Der Seefahrtkreuzer war die letzte große Holzbootklasse in Deutschland und somit der Höhepunkt des traditionellen Holzyachtbaus. Wasserfeste Leime, entwickelt für den Flugzeugbau im 2. Weltkrieg, ermöglichten den um bis zu 50% günstigeren Serienbau aus wasserfestem Sperrholz. 1954 wurde in Deutschland der erste GFK-Rumpf laminiert. Das neue Bootsbaumaterial der Großchemie sollte den Yachtbau grundlegend revolutionieren und völlig neue Yachttypen schaffen. Individuelle Einzelbauten wurden die Ausnahme: der anonyme Großserienbau begann. Die moderne Zeit der Werftklassen war angebrochen.
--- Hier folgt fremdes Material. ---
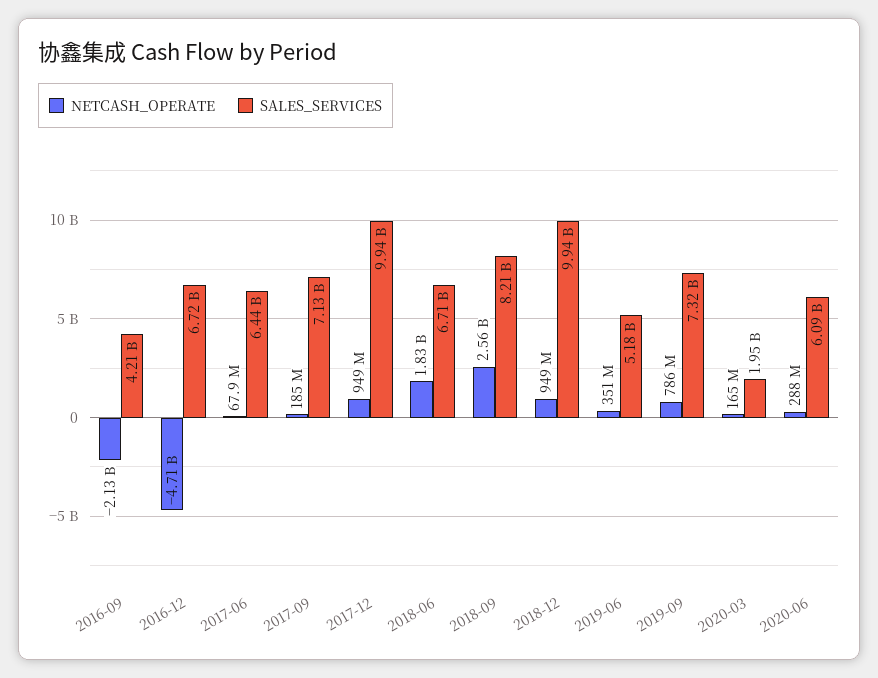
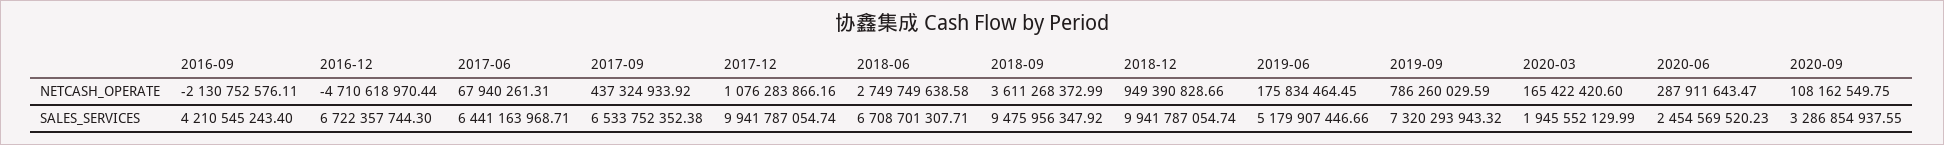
  {
    "NETCASH_OPERATE": {
      "2016-09": -2130752576.11,
      "2016-12": -4710618970.44,
      "2017-06": 67940261.31,
-     "2017-09": 185000000,
+     "2017-09": 437324933.92,
-     "2017-12": 949000000,
+     "2017-12": 1076283866.16,
-     "2018-06": 1830000000,
+     "2018-06": 2749749638.58,
-     "2018-09": 2560000000,
+     "2018-09": 3611268372.99,
      "2018-12": 949390828.66,
-     "2019-06": 351000000,
+     "2019-06": 175834464.45,
      "2019-09": 786260029.59,
      "2020-03": 165422420.6,
-     "2020-06": 287911643.47
+     "2020-06": 287911643.47,
+     "2020-09": 108162549.75
    },
    "SALES_SERVICES": {
      "2016-09": 4210545243.4,
      "2016-12": 6722357744.3,
      "2017-06": 6441163968.71,
-     "2017-09": 7130000000,
+     "2017-09": 6533752352.38,
      "2017-12": 9941787054.74,
      "2018-06": 6708701307.71,
-     "2018-09": 8210000000,
+     "2018-09": 9475956347.92,
      "2018-12": 9941787054.74,
      "2019-06": 5179907446.66,
      "2019-09": 7320293943.32,
      "2020-03": 1945552129.99,
-     "2020-06": 6090000000
+     "2020-06": 2454569520.23,
+     "2020-09": 3286854937.55
    }
  }

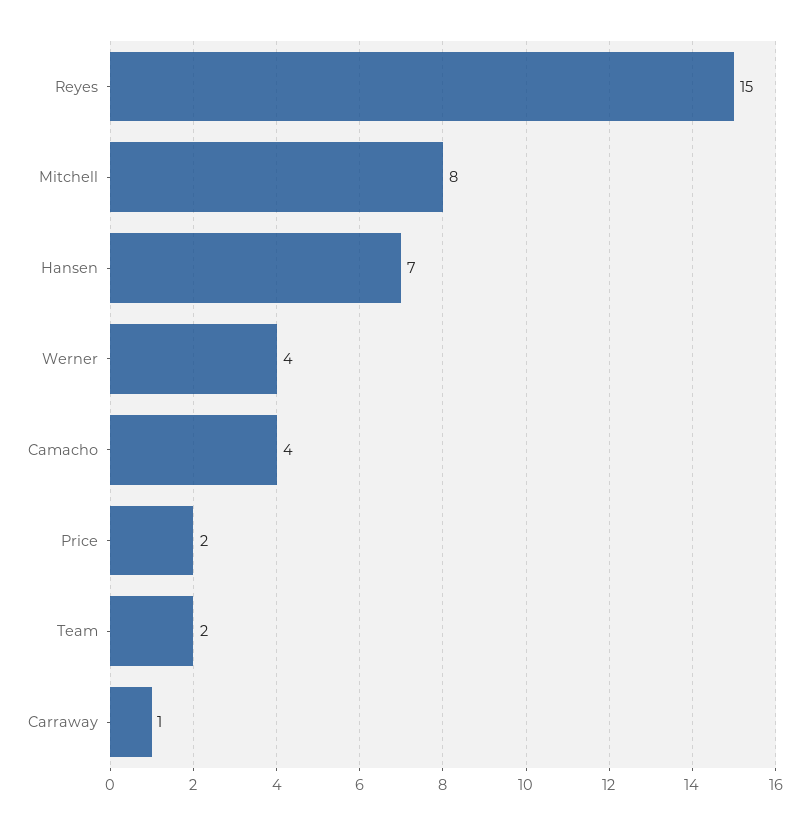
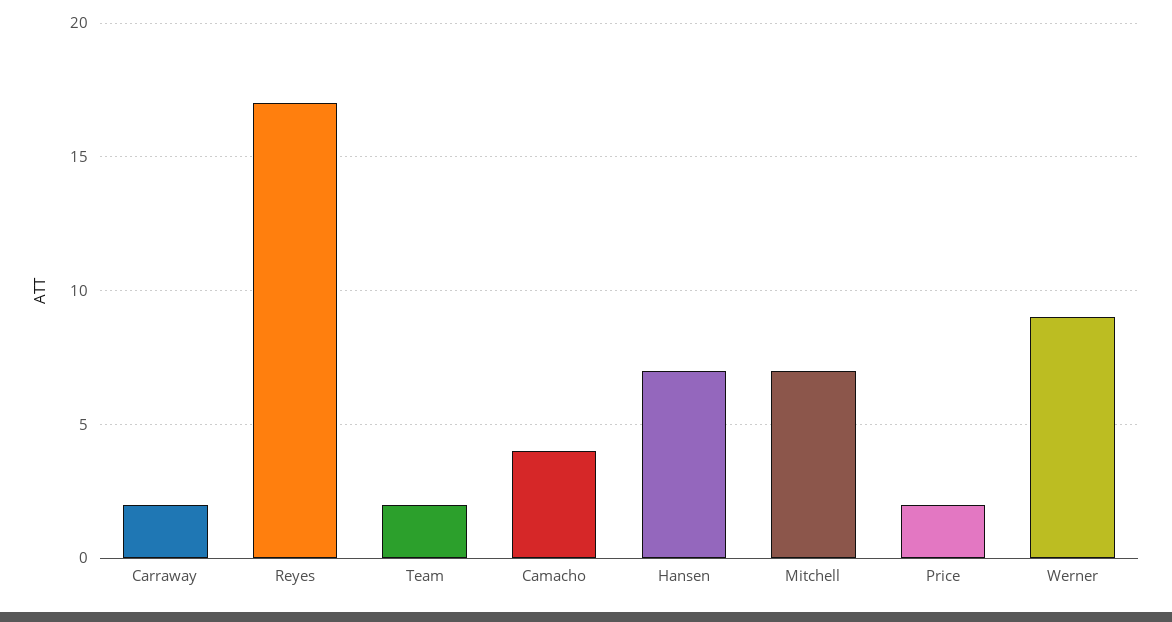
  {
-   "Reyes": 15,
+   "Reyes": 17,
-   "Mitchell": 8,
+   "Mitchell": 7,
    "Hansen": 7,
-   "Werner": 4,
+   "Werner": 9,
    "Camacho": 4,
    "Price": 2,
    "Team": 2,
-   "Carraway": 1
+   "Carraway": 2
  }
Damit endete natürlich nicht die Geschichte dieser wundervollen Boote, denn auch nach dem Krieg wurden, gerade in Osteuropa, noch nennenswerte Stückzahlen gebaut. Etliche Boote wurden ja von den Engländern als so genannte "Windfall-Yachten" in die neue Heimat gesegelt und auf die weit verstreuten Einheiten der RAF und der Navy verteilt. Auf dem Plattensee in Ungarn entwickelte sich die zahlreiche Klasse der "Balaton-Fünfziger" nach dem Vorbild der 50 qm Seefahrtkreuzer.